Of course it isnt necessary, i think perhaps you mean expected? We only have a roast probably every other week, and often midweek

ZenNudist · 03/05/2021 17:13

I don't do them every week but depending on what you have its hardly a big stress. Roast chicken or lamb is super easy. I use frozen potatoes although sometimes do roasted veg instead. Always make a stuffing with chicken. Chicken is my main roast, sometimes lamb, rarely pork or beef. Once or twice gammon. I suppose I do it at least once or twice a month but I like variety. I often do a big meal but not a roast. I might roast chicken thighs as well and serve that with all the trimmings.

A roast does me for at least 2 meals.

luckylavender · 03/05/2021 17:13

Why is this AIBU?

trappedsincesundaymorn · 03/05/2021 17:13

So if you hate them so much why have one on Christmas Day? Liberate yourself

Because somebody else has taken the time and effort to cook it. It's only once a year so not worth making a fuss about. I believe it's what's known as being polite.

LifeinPieces21 · 03/05/2021 17:14

I like having a roast on a Sunday in colder weather as Sunday is probably the only day I'm at home most of the day. We like it. Saying that pre covid and when my Grandma was alive we used to eat out with my family most Sundays and I would have a variety of things.

On hot Sundays we might stick the bbq on and be in the garden all afternoon or have a salad.

If people love them though then I can't see it as unnecessary, surely everyone just have what they like.

I have wine every Saturday and I know a lot of Mumsnetters think that is shocking and totally unnecessary but I'd say do what ever you want.
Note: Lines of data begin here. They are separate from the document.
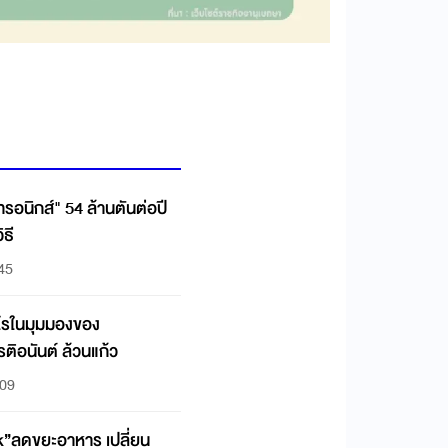
กทรอนิกส์" 54 ล้านตันต่อปี
ิธี
:45
ไรในมุมมองของ
รติอนันต์ ล้วนแก้ว
:09
ขยะอาหาร เปลี่ยน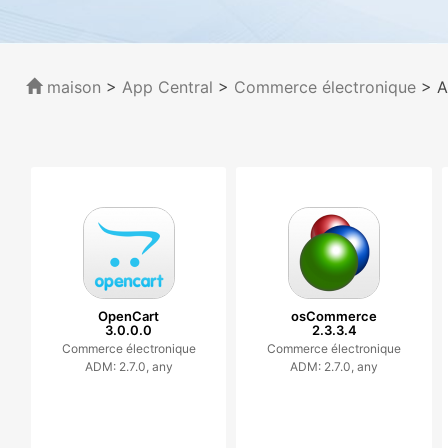
maison
>
App Central
>
Commerce électronique
> A
OpenCart
osCommerce
3.0.0.0
2.3.3.4
Commerce électronique
Commerce électronique
ADM: 2.7.0, any
ADM: 2.7.0, any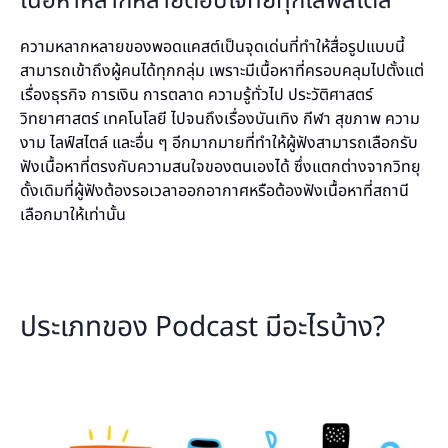
เนื้อหาหลากหลายตอบโจทย์ทุกไลฟ์สไตล์
ความหลากหลายของพอดแคสต์เป็นจุดเด่นที่ทำให้สื่อรูปแบบนี้
สามารถเข้าถึงผู้คนได้ทุกกลุ่ม เพราะมีเนื้อหาที่ครอบคลุมไปตั้งแต่
เรื่องธุรกิจ การเงิน การตลาด ความรู้ทั่วไป ประวัติศาสตร์
วิทยาศาสตร์ เทคโนโลยี ไปจนถึงเรื่องบันเทิง กีฬา สุขภาพ ความ
งาม ไลฟ์สไตล์ และอื่น ๆ อีกมากมายที่ทำให้ผู้ฟังสามารถเลือกรับ
ฟังเนื้อหาที่ตรงกับความสนใจของตนเองได้ ซึ่งแตกต่างจากวิทยุ
ดั้งเดิมที่ผู้ฟังต้องรอเวลา
ออกอากาศหรือต้องฟังเนื้อหาที่สถานี
เลือกมาให้เท่านั้น
ประเภทของ Podcast มีอะไรบ้าง?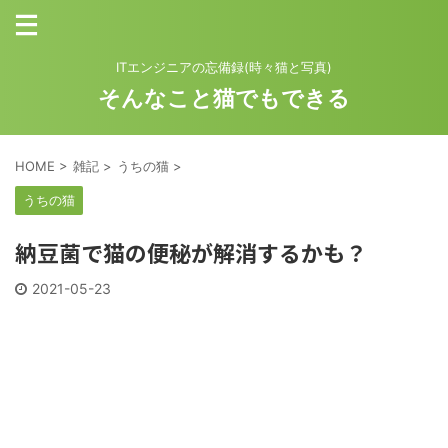
ITエンジニアの忘備録(時々猫と写真)
そんなこと猫でもできる
HOME
>
雑記
>
うちの猫
>
うちの猫
納豆菌で猫の便秘が解消するかも？
2021-05-23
EastWestWhosBest · 03/05/2021 17:15

I work with a women who couldn’t understand that I don’t cook a roast on a Sunday. I don’t mean surprised, she genuinely couldn’t understand it. When she found out I didn’t cook a Sunday roast then the only thing she could think was that we go out for one. When I told her that we usually either go out for breakfast so don’t eat again until tea time or we eat something that isn’t a roast she just couldn’t understand.

I grew up never having a Sunday roast. My mother’s very reasoned argument was that everyone else has the day off so why shouldn’t she. Also no one has done anything to warrant such a big meal. And with a family of just 3 it really wasn’t worth doing.

kavalkada · 03/05/2021 17:15

I live in a country where lot of families have roast on sunday, but we do not have gravy with a roast, just meat, roast potatoes, broccoli, carrots, cauliflower, onions. I'll have to try and make a gravy once, and yorkshire puddings, they look amazing.

MadMadMadamMim · 03/05/2021 17:15

I do one probably every couple of weeks, but I'm always surprised at people complaining it's a 'faff'. A bit like Christmas dinner.

I would generally say it's probably one of the simplest things to do - you literally just shove things in the oven and roast them. It's an awful lot less faffy than a great many 'ordinary' meals.

I'm looking at you, lasagna...

Mellonsprite · 03/05/2021 17:17

We have one most weeks but change the meat & veg, so a roast chicken is served with different veg than beef for instance. Always have gravy and mostly Yorkshire puds though.

LifeinPieces21 · 03/05/2021 17:18

I also agree it doesn't take that long, well not my version of a Sunday Roast.

Macaronirabbit · 03/05/2021 17:19

We have a roast most weeks unless its really hot. DC love a roast and would probably start a riot if there wasn't one. I hate the aftermath of a roast on a MOnday morning though.

LifeinPieces21 · 03/05/2021 17:20

@Mellonsprite

We have one most weeks but change the meat & veg, so a roast chicken is served with different veg than beef for instance. Always have gravy and mostly Yorkshire puds though.
Yes, if we don't have one on a Sunday I do one midweek. Good way to get the Husband and Teenager to eat lots of veg 🙂
Georgyporky · 03/05/2021 17:20

A roast is probably the easiest meal I cook. Not much preparation involved, then it's just a matter of timing.

And I don't have to think about what to cook, delve into recipe books etc.

DietrichandDiMaggio · 03/05/2021 17:21

I would happily eat one every Sunday, but not if I was expected to cook it.